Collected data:

-.-.-

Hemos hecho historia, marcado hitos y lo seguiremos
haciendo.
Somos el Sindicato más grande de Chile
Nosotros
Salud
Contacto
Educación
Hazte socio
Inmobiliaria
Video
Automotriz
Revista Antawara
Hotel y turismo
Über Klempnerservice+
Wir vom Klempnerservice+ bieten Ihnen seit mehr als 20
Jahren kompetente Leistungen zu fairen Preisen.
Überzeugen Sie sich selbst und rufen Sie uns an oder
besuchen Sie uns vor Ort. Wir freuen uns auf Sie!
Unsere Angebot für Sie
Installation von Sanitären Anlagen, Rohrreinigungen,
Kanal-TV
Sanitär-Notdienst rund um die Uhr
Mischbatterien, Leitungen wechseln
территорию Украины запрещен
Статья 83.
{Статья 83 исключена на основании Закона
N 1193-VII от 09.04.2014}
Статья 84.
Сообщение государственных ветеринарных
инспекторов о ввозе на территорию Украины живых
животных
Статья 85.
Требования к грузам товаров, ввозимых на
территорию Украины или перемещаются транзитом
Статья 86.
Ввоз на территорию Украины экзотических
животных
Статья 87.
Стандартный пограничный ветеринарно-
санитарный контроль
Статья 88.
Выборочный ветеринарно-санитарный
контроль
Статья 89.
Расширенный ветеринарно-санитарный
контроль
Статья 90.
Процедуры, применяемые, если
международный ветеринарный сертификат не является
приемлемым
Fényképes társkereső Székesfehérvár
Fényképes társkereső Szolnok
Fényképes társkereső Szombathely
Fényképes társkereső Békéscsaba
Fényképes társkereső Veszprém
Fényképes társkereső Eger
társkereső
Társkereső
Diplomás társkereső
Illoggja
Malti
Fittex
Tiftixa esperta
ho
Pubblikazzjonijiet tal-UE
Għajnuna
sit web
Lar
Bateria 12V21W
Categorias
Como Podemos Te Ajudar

-.-.-

**Prompt**
Copy out all the lines of the records that include "территорию".

**Exercise output**
территорию Украины запрещен
инспекторов о ввозе на территорию Украины живых
территорию Украины или перемещаются транзитом
Ввоз на территорию Украины экзотических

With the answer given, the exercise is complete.